• _Exercise details_
Your response should reproduce every line of the entries that contains the word "Reference".

• _Material provided_
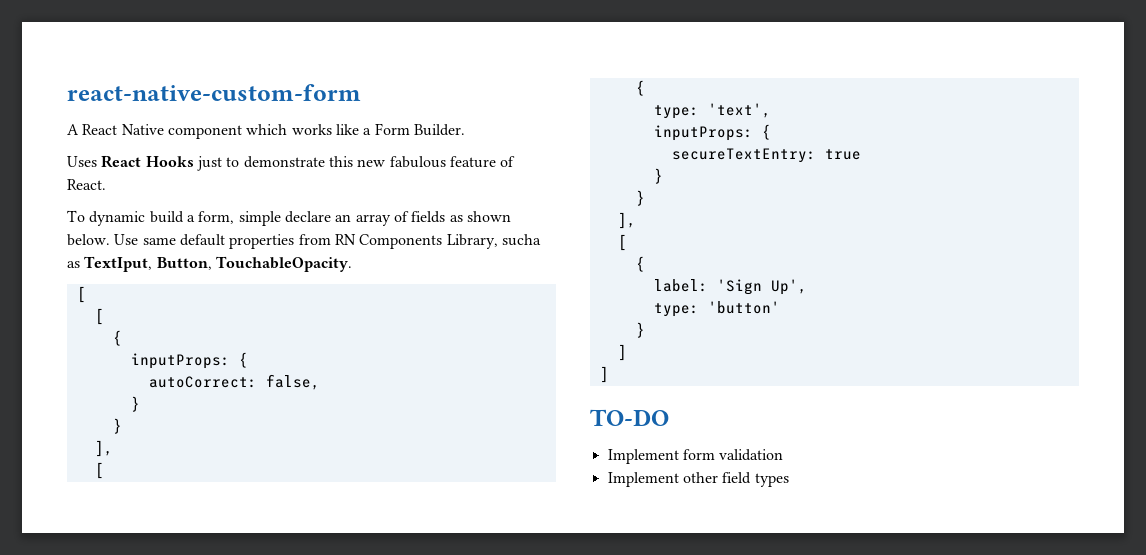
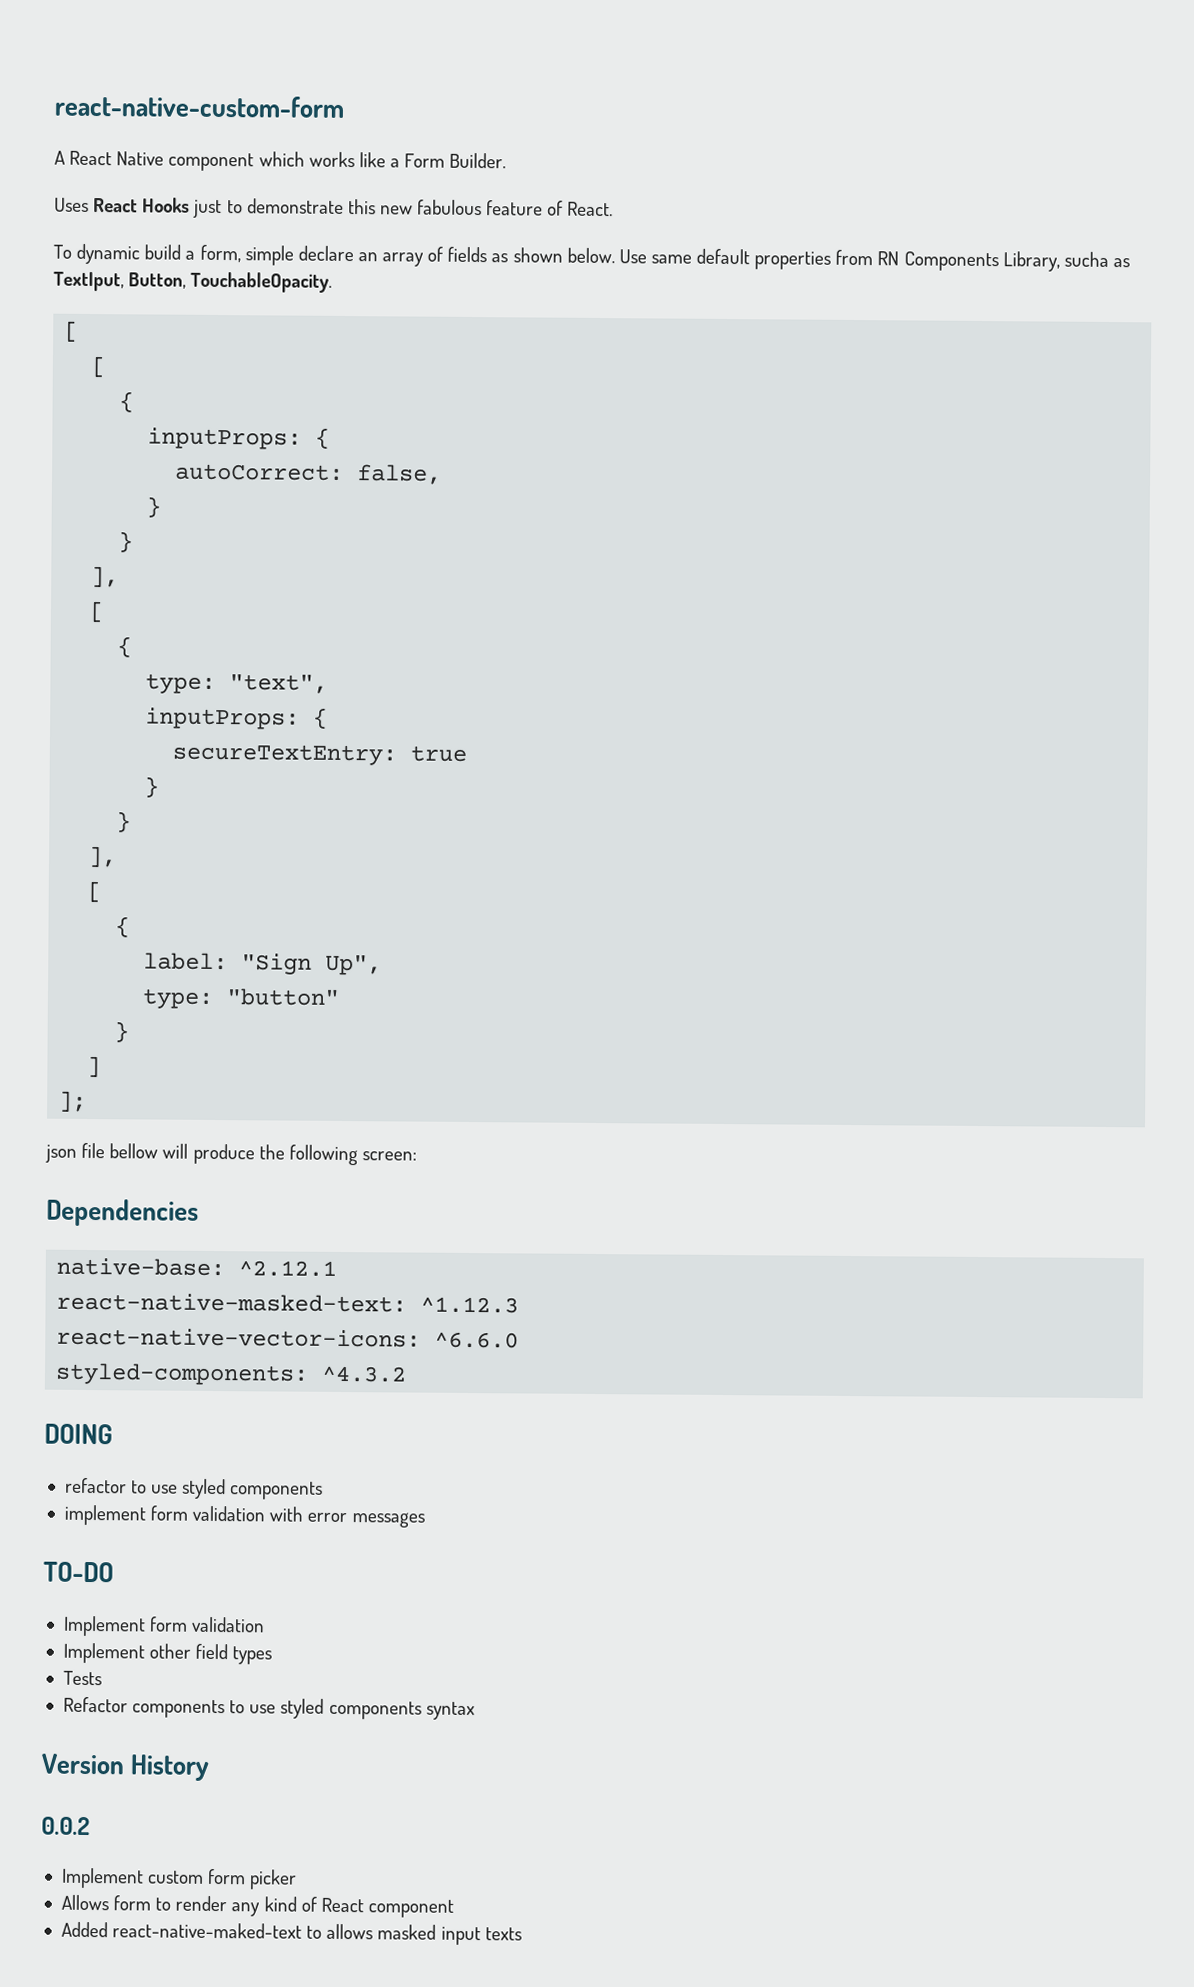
[707,103,771,118] 'text', -> [229,674,329,694] "text",
[716,279,807,295] [653,301,780,317] 'Sign Up', // type: 'button' -> [241,953,383,976] [142,988,341,1009] "Sign Up", // type: "button"
[599,366,609,383] ] -> [58,1090,88,1112] [45,1142,417,1166] [46,1198,199,1227] [56,1257,338,1277] [56,1292,520,1314] [56,1327,520,1349] [55,1362,408,1386] [44,1423,113,1445] [64,1477,324,1500] [63,1504,425,1528] ]; // json file bellow will produce the following screen: // Dependencies // native-base: ^2.12.1 // react-native-masked-text: ^1.12.3 // react-native-vector-icons: ^6.6.0 // styled-components: ^4.3.2 // DOING // refactor to use styled components // implement form validation with error messages
(789, 480) none -> [62,1670,102,1686] [62,1696,475,1721] [41,1753,211,1781] [41,1816,90,1836] [60,1867,298,1890] [60,1894,454,1918] [60,1921,522,1946] // Tests // Refactor components to use styled components syntax // Version History // 0.0.2 // Implement custom form picker // Allows form to render any kind of React component // Added react-native-maked-text to allows masked input texts

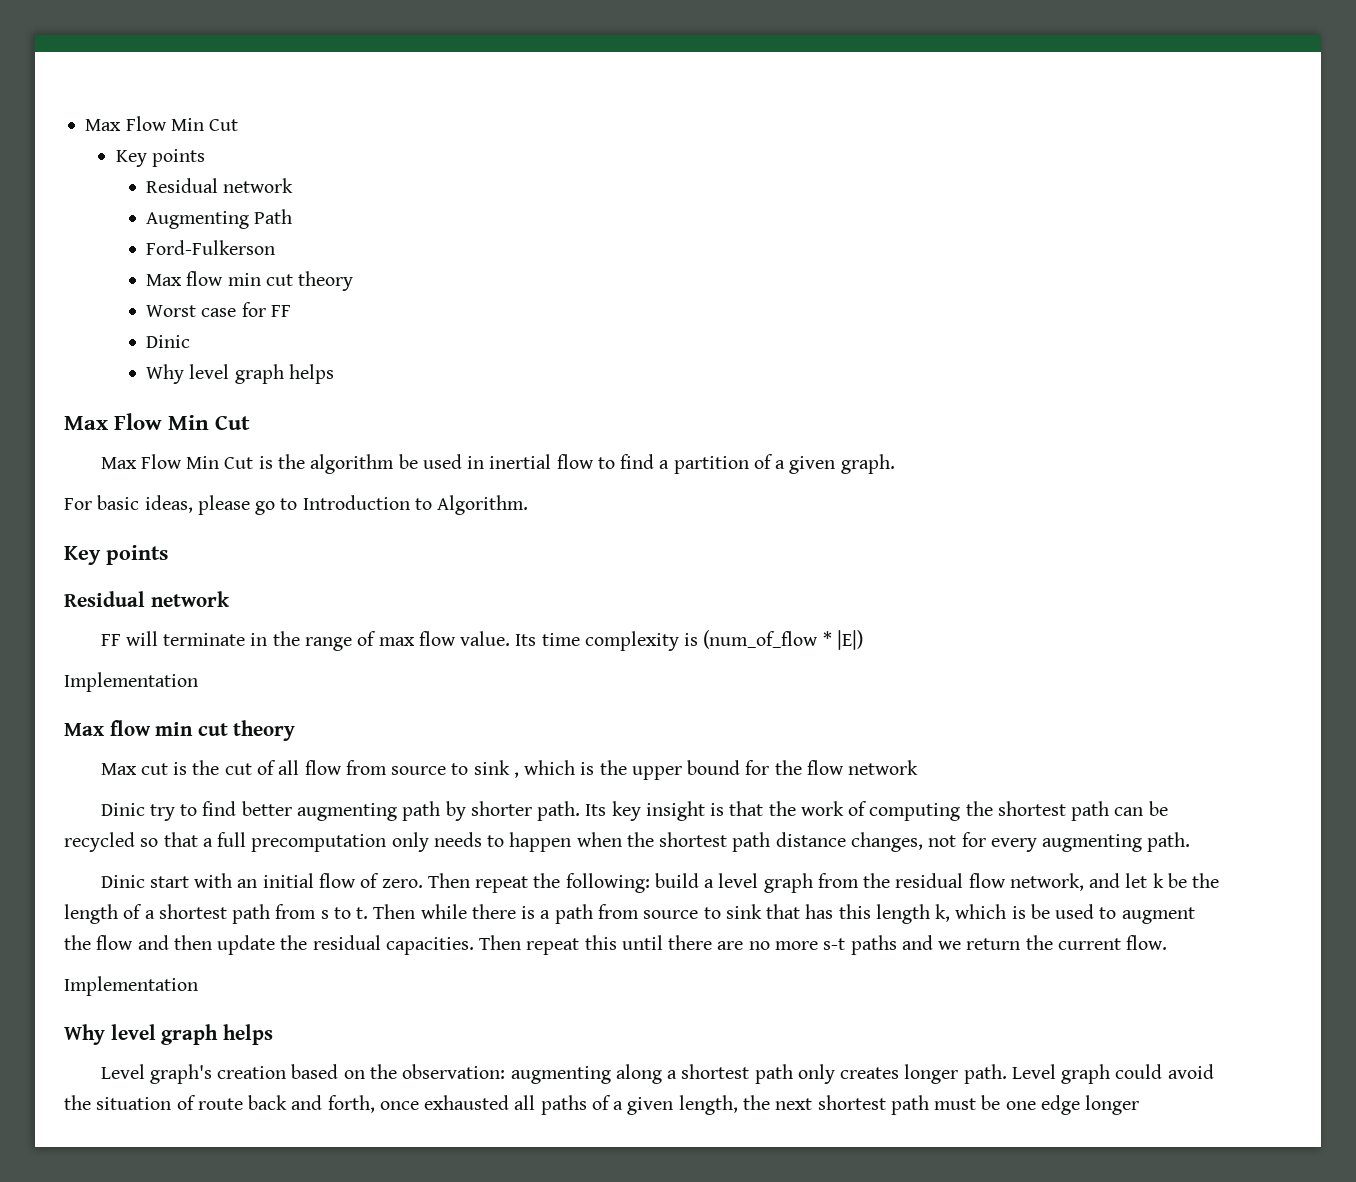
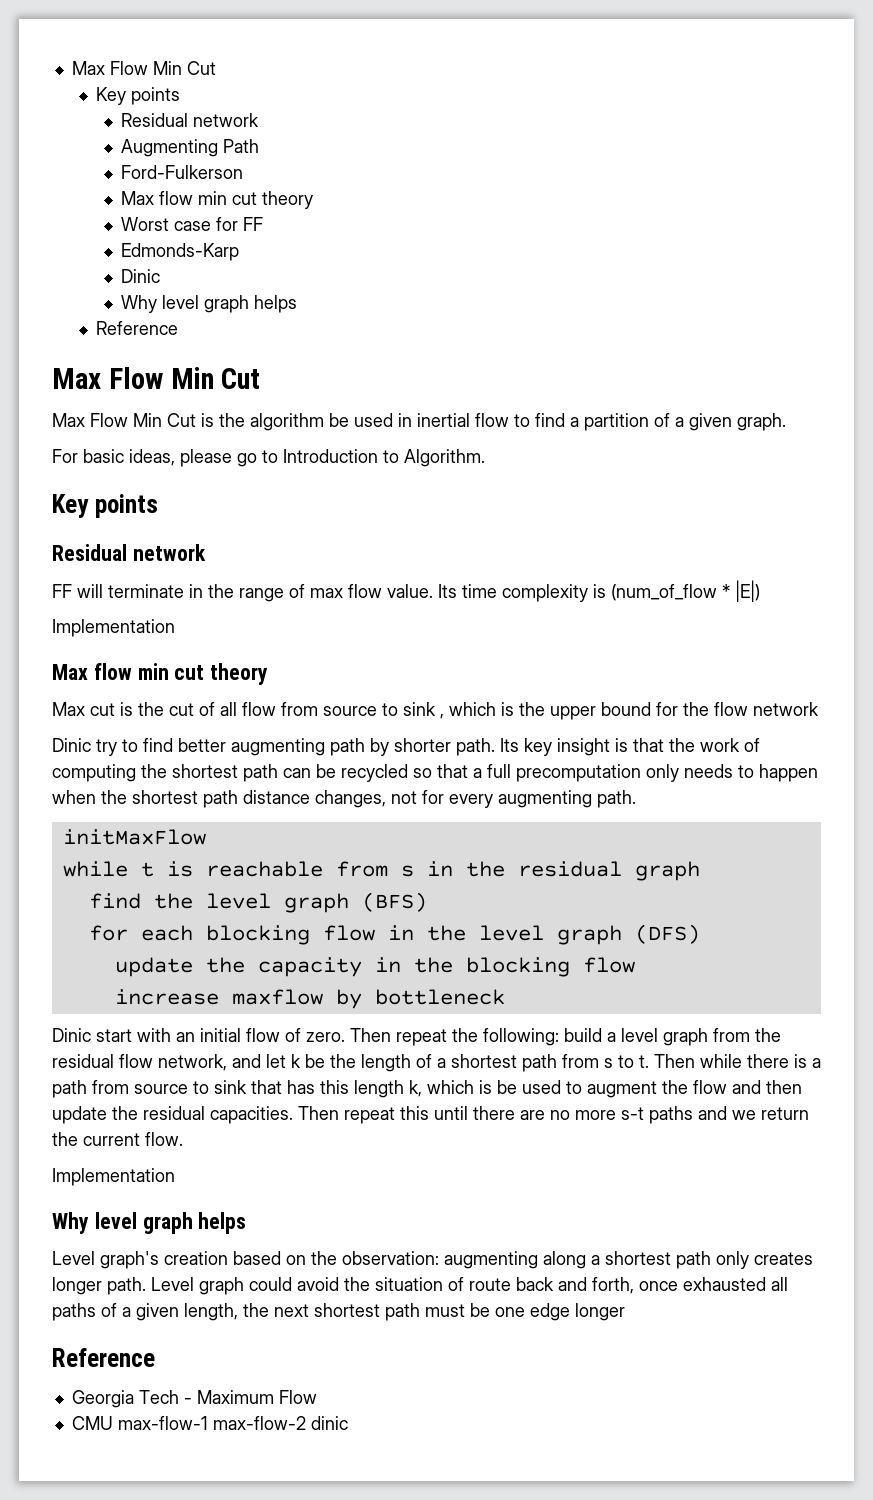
(291, 311) none -> [120,243,239,261] // Edmonds-Karp
(334, 374) none -> [96,321,179,335] // Reference
(1191, 842) none -> [62,829,206,845] [62,861,700,881] [88,892,427,913] [88,924,700,945] [114,957,635,977] [114,989,505,1009] // initMaxFlow // while t is reachable from s in the residual graph // find the level graph (BFS) // for each blocking flow in the level graph (DFS) // update the capacity in the blocking flow // increase maxflow by bottleneck
(1140, 1105) none -> [52,1348,155,1367] [71,1390,317,1408] [71,1416,348,1430] // Reference // Georgia Tech - Maximum Flow // CMU max-flow-1 max-flow-2 dinic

• _Result of the task_
(334, 374) none -> [96,321,179,335] // Reference
(1140, 1105) none -> [52,1348,155,1367] [71,1390,317,1408] [71,1416,348,1430] // Reference // Georgia Tech - Maximum Flow // CMU max-flow-1 max-flow-2 dinic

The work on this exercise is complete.